Daily Tao – The Coddling of the American Mind (Greg Lukianoff;Jonathan Haidt) – 3

Of special importance, the combination of helicopter parenting, fears for children’s safety, and the allure of screens means that members of iGen spend much less time than previous generations did going out with friends while unsupervised by an adult. The bottom line is that when members of iGen arrived on campus, beginning in the fall of 2013, they had accumulated less unsupervised time and fewer offline life experiences than had any previous generation. As Twenge puts it, “18-year-olds now act like 15-year-olds used to, and 13-year-olds like 10-year-olds. Teens are physically safer than ever, yet they are more mentally vulnerable.” Most of these trends are showing up across social classes, races, and ethnicities. Members of iGen, therefore, may not (on average) be as ready for college as were eighteen-year-olds of previous generations. This might explain why college students are suddenly asking for more protection and adult intervention in their affairs and interpersonal conflicts. The second major generational change is a rapid rise in rates of anxiety and depression. We created three graphs below using the same data that Twenge reports in iGen. The graphs are straightforward and tell a shocking story.

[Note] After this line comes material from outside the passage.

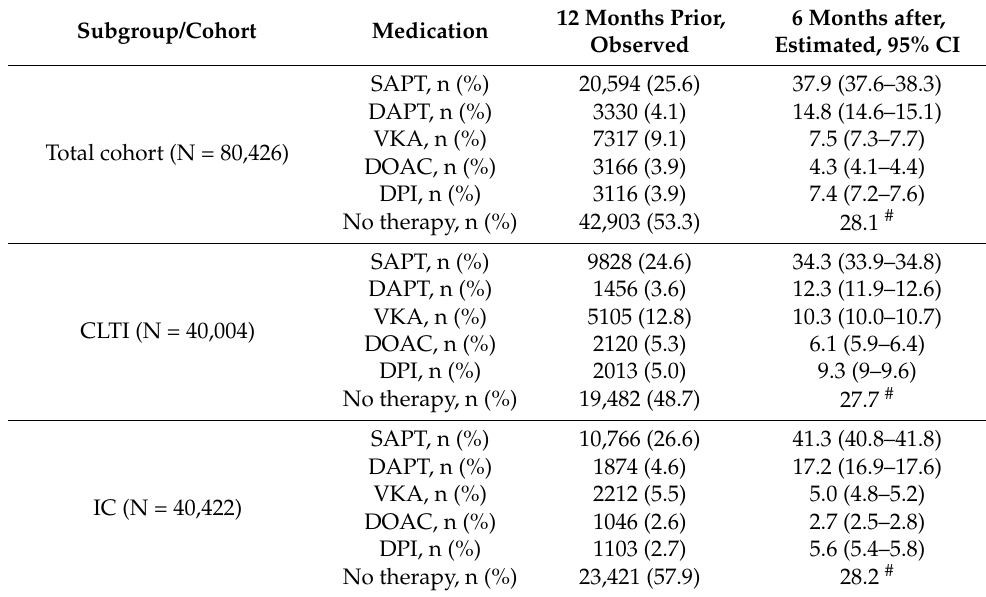
Table 2. Observed and estimated treatment patterns of the total study cohort, CLTI and IC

Studies of mental illness have long shown that girls have higher rates of depression and anxiety than boys do. The differences are small or nonexistent before puberty, but they increase at the start of puberty. The gap between adolescent girls and boys was fairly steady in the early 2000s, but beginning around 2011, it widened as the rate for girls grew rapidly. By 2016, as you can see in Figure 7.1, roughly one out of every five girls reported symptoms that met the criteria for having experienced a major depressive episode in the previous year. The rate for boys went up, too, but more slowly (from 4.5% in 2011 to 6.4% in 2016). Have things really changed so much for teenagers just in the last seven years? Maybe Figure 7.1 merely reflects changes in diagnostic criteria? Perhaps the bar has been lowered for giving out diagnoses of depression, and maybe that’s a good thing, if more people now get help? Perhaps, but lowering the bar for diagnosis and encouraging more people to use the language of therapy and mental illness are likely to have some negative effects, too. Applying labels to people can create what is called a looping effect: it can change the behavior of the person being labeled and become a self-fulfilling prophecy. This is part of why labeling is such a powerful cognitive distortion. If depression becomes part of your identity, then over time you’ll develop corresponding schemas about yourself and your prospects (I’m no good and my future is hopeless). These schemas will make it harder for you to marshal the energy and focus to take on challenges that, if you were to master them, would weaken the grip of depression. We are not denying the reality of depression. We would never tell depressed people to just “toughen up” and get over it—Greg knows firsthand how unhelpful that would be. Rather, we are saying that lowering the bar (or encouraging “concept creep”) in applying mental health labels may increase the number of people who suffer.

Depression rates and mental disorders in teenagers have increased. In this book, the author(s) speculate, based on the correlation, that a lot of this increase can be attributed to both helicopter parenting + the increase in use of mobile devices for our children. The lack of unsupervised experiences when young might cause a generation to be unprepared and inadequate when dealing with the social issues when they get into college and the workforce.